Il motore dell’eurozona si è inceppato. L’industria tedesca frena ancora e segna il peggior risultato da 10 anni. A ottobre la produzione industriale è scesa dell’1,7% rispetto a settembre, quando era calata dello 0,6%, mentre le attese erano per un piccolo rialzo (+0,1%), e crolla del 5,3%, ai minimi dal 2009, segnala Capital Economics.

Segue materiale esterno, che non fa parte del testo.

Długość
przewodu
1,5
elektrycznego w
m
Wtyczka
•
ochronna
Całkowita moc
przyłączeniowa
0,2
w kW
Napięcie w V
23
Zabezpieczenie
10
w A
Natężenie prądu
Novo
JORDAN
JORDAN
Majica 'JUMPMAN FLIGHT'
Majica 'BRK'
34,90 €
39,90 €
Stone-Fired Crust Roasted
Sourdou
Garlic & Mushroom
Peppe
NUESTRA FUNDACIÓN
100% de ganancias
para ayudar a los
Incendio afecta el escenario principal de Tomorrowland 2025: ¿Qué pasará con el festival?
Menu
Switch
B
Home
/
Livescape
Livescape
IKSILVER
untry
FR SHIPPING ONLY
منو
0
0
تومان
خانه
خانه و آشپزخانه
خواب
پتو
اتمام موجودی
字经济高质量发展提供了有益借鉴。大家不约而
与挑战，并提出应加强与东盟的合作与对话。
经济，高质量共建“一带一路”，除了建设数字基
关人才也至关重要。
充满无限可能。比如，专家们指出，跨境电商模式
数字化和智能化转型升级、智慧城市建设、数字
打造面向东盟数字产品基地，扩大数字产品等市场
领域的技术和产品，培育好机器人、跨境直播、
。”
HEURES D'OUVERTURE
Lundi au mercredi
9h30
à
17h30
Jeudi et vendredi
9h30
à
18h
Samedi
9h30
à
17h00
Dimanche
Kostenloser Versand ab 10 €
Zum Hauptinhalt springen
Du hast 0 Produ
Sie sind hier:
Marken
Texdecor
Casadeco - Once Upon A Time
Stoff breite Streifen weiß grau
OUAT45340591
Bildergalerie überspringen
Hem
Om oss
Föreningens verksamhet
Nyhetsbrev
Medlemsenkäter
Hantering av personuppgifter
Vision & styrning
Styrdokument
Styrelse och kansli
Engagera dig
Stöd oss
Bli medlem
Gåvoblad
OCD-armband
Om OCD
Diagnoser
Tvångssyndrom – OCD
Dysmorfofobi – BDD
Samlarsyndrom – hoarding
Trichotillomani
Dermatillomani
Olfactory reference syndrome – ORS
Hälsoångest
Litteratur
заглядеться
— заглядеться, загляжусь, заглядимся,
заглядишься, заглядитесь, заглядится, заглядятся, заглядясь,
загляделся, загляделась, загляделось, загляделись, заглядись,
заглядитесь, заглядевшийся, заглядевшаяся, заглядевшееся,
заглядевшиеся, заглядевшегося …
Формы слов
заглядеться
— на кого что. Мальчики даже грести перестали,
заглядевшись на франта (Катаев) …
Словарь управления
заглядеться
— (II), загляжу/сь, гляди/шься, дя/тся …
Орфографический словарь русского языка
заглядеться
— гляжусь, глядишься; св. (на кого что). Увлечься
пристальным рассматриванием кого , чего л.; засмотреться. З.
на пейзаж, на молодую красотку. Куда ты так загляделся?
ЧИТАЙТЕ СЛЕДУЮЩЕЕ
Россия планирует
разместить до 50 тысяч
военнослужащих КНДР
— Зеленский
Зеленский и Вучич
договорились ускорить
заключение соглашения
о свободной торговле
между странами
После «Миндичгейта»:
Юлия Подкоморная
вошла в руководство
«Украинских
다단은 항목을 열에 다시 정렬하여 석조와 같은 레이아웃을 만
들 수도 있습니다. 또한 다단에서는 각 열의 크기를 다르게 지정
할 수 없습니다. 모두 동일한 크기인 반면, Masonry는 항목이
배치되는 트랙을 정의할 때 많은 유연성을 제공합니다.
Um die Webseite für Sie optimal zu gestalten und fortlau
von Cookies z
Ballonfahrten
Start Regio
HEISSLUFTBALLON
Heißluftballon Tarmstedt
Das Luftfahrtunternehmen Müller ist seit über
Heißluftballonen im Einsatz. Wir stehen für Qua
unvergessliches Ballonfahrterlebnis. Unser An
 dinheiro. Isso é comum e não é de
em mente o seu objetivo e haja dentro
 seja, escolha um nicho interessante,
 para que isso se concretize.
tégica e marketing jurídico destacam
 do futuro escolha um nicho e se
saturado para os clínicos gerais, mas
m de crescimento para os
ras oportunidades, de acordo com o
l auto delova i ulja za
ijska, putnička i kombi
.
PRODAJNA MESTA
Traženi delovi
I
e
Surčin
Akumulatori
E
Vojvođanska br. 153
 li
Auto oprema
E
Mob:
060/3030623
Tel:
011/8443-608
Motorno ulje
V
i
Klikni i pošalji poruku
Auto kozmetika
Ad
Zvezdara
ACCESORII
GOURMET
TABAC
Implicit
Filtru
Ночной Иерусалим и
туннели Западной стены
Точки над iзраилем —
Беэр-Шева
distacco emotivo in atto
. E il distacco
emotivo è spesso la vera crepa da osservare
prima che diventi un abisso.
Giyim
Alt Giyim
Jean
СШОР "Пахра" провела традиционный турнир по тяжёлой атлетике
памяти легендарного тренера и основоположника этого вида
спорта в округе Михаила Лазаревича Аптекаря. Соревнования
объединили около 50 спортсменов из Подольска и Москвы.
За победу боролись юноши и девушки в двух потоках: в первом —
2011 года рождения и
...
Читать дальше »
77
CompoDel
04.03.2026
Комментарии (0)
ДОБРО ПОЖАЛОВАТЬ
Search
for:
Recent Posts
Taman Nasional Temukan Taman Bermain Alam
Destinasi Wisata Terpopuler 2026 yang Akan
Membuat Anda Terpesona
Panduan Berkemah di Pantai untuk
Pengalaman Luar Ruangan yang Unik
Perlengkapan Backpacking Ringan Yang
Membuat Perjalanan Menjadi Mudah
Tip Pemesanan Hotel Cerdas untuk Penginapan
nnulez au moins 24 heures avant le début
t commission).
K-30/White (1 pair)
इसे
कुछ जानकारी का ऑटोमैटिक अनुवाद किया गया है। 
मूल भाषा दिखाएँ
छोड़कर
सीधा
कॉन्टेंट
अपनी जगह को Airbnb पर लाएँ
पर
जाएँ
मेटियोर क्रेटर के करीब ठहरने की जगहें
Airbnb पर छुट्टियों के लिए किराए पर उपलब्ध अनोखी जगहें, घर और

Il declino riflette le difficoltà di un settore manifatturiero fortemente orientato all’export come quello tedesco, colpito duramente dalla guerra sui dazi tra Usa e Cina, che resta una questione ancora aperta. Ma pesa anche l’incertezza sulla Brexit. Tra i settori più penalizzati c’è l’industria automobilistica, che in Germania dà lavoro a 830 mila persone in modo diretto, e a 2 milioni di lavoratori dell’indotto. Qui la produzione è diminuita del 5,6% rispetto a settembre, crollando del 14,4% su base tendenziale, anche a causa delle nuove regole sulle emissioni di Co2 e della transizione verso l’elettrico.
La frenata, che si aggiunge al calo degli ordini a settembre, risveglia i timori sull’andamento del Pil nel quarto trimestre, anche se l’Ifo proprio ieri ha segnalato che il calo del manifatturiero sarà un po’ più lento di quanto previsto. L’economia tedesca è cresciuta solo dello 0,1% nel terzo trimestre, evitando per un soffio la recessione, dopo la contrazione dello 0,2% nel secondo trimestre. Ma «ora la recessione nei prossimi trimestri appare più probabile che non», scrive nella Lettera ai clienti Andrew Kenningham di Capital Economics. Con inevitabili conseguenze sull’eurozona.
È una cattiva notizia in particolare per l’Italia, di cui la Germania è il primo partner commerciale. La conferma arriva dai valori dell’indicatore anticipatore elaborato dall’Istat, che suggeriscono il proseguimento della debolezza dell’attività economica. Nell’ultima parte dell’anno, si legge nella Nota mensile, il Pil dovrebbe mantenere ritmi modesti e la crescita in media annua attestarsi allo 0,2%. Per le buone notizie bisogna guardare oltreoceano. A novembre l’economia americana ha creato 266 mila nuovi posti di lavoro, molto di più dei 180 mila attesi, e il tasso di disoccupazione è sceso dal 3,6 al 3,5%, al minimo dal 1969.